5) Who do you hope is elected to the city council and why?
5.) For the sake of Aberdeen, I hope that I am elected as Mayor. I have served 3 consecutive terms on the City Council, and as I stated earlier, my decisions are always made for what (I believe) are in the best interest of our city. I have the knowledge, experience and integrity to lead our city through, and out of this recession. Beyond that, I would like to stay out of the “endorsement” area. As Mayor of Aberdeen, one of my many goals is to work with the entire City Council as a team (something that has been sorely missing for quite some time). Therefore, in the interest of not wanting to potentially jeopardize my future relationship with potential colleagues, I won’t publicly state “who I hope is elected to the City Council” (but thanks for the bait!)

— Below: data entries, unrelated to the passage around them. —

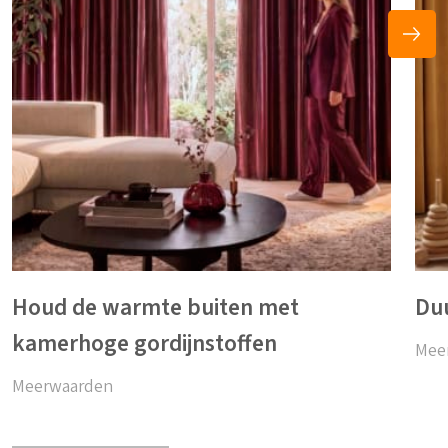
Houd de warmte buiten met
Du
kamerhoge gordijnstoffen
Mee
Meerwaarden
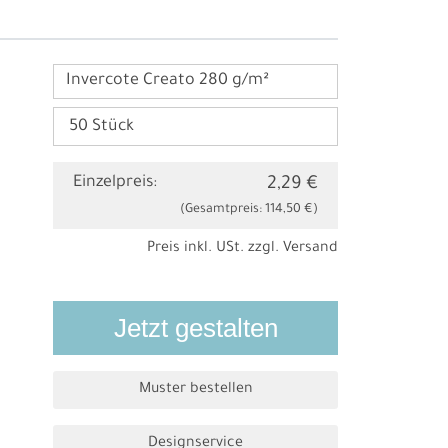
Invercote Creato 280 g/m²
Einzelpreis:
2,29 €
(Gesamtpreis:
114,50 €
)
Preis inkl. USt. zzgl.
Versand
Jetzt gestalten
Muster bestellen
Designservice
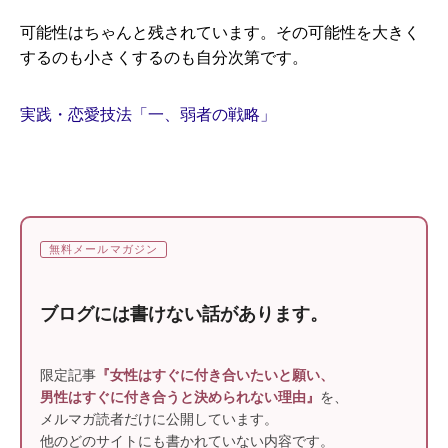
可能性はちゃんと残されています。その可能性を大きく
するのも小さくするのも自分次第です。
実践・恋愛技法「一、弱者の戦略」
無料メールマガジン
ブログには書けない話があります。
限定記事
『女性はすぐに付き合いたいと願い、
男性はすぐに付き合うと決められない理由』
を、
メルマガ読者だけに公開しています。
他のどのサイトにも書かれていない内容です。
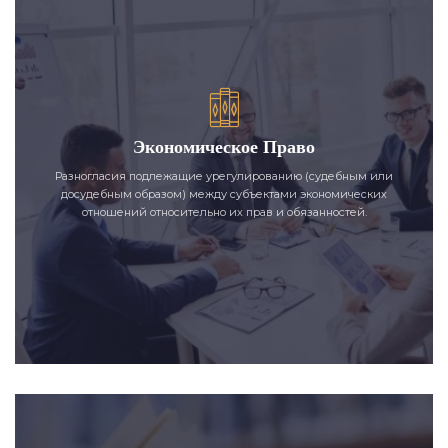
Экономическое Право
Разногласия подлежащие урегулированию (судебным или
досудебным образом) между субъектами экономических
отношений относительно их прав и обязанностей.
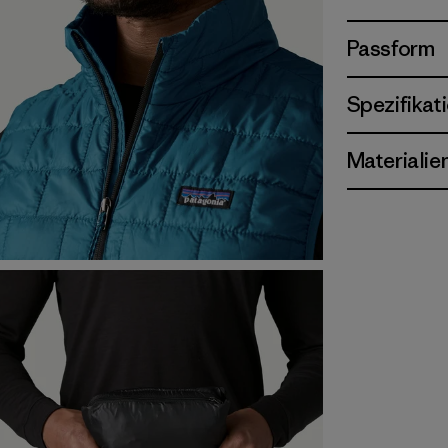
Passform
Spezifikat
Materialie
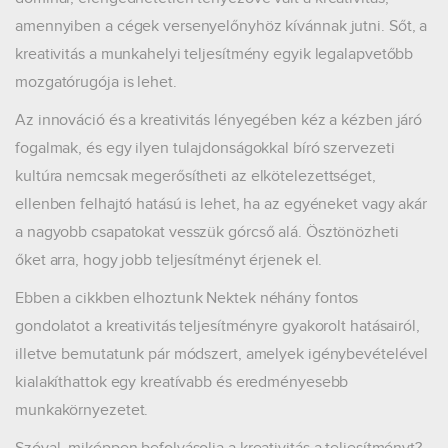
amennyiben a cégek versenyelőnyhöz kívánnak jutni. Sőt, a
kreativitás a munkahelyi teljesítmény egyik legalapvetőbb
mozgatórugója is lehet.
Az innováció és a kreativitás lényegében kéz a kézben járó
fogalmak, és egy ilyen tulajdonságokkal bíró szervezeti
kultúra nemcsak megerősítheti az elkötelezettséget,
ellenben felhajtó hatású is lehet, ha az egyéneket vagy akár
a nagyobb csapatokat vesszük górcső alá. Ösztönözheti
őket arra, hogy jobb teljesítményt érjenek el.
Ebben a cikkben elhoztunk Nektek néhány fontos
gondolatot a kreativitás teljesítményre gyakorolt hatásairól,
illetve bemutatunk pár módszert, amelyek igénybevételével
kialakíthattok egy kreatívabb és eredményesebb
munkakörnyezetet.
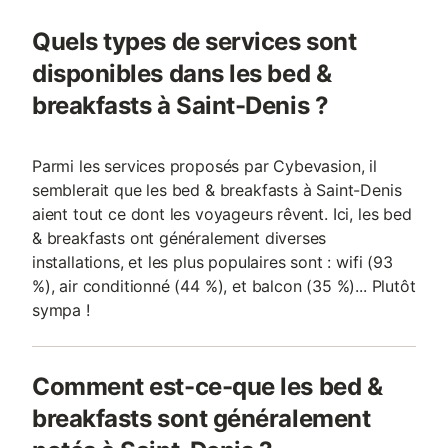
Quels types de services sont
disponibles dans les bed &
breakfasts à Saint-Denis ?
Parmi les services proposés par Cybevasion, il
semblerait que les bed & breakfasts à Saint-Denis
aient tout ce dont les voyageurs rêvent. Ici, les bed
& breakfasts ont généralement diverses
installations, et les plus populaires sont : wifi (93
%), air conditionné (44 %), et balcon (35 %)... Plutôt
sympa !
Comment est-ce-que les bed &
breakfasts sont généralement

From Hiob’s biography on the city website:
Council President Michael “Mike” Hiob was born January 14,1959, at Harford Memorial Hospital. Mr. Hiob is a lifelong resident of Aberdeen. He resides on Graceford Drive in Burkley Manor with his wife, Barb and two children, Adam and Hannah. Council President Hiob attended St. Joan of Arc Elementary School, graduated from Aberdeen High School (Class of 1977), and attended Harford Community College. For ten years he was employed by Dynamic Science, Inc. as an Engineering Technician at Aberdeen Proving Ground. Since 1990, Council President Hiob has been employed by Harford County Government as an Environmental Enforcement Inspector. Mr. Hiob is a member of the New Harford Democratic Club, a charter member of the Aberdeen Recycling Committee, a 2004 graduate of the Harford Leadership Academy, and a 2005 graduate of the Maryland Municipal League Excellence in Governance. Council President Hiob was elected in November 2003 and is serving his third term on the City Council. He was appointed by the Mayor to serve as council liaison to the Fire Department, the Planning & Zoning Commission, and the Tree Committee.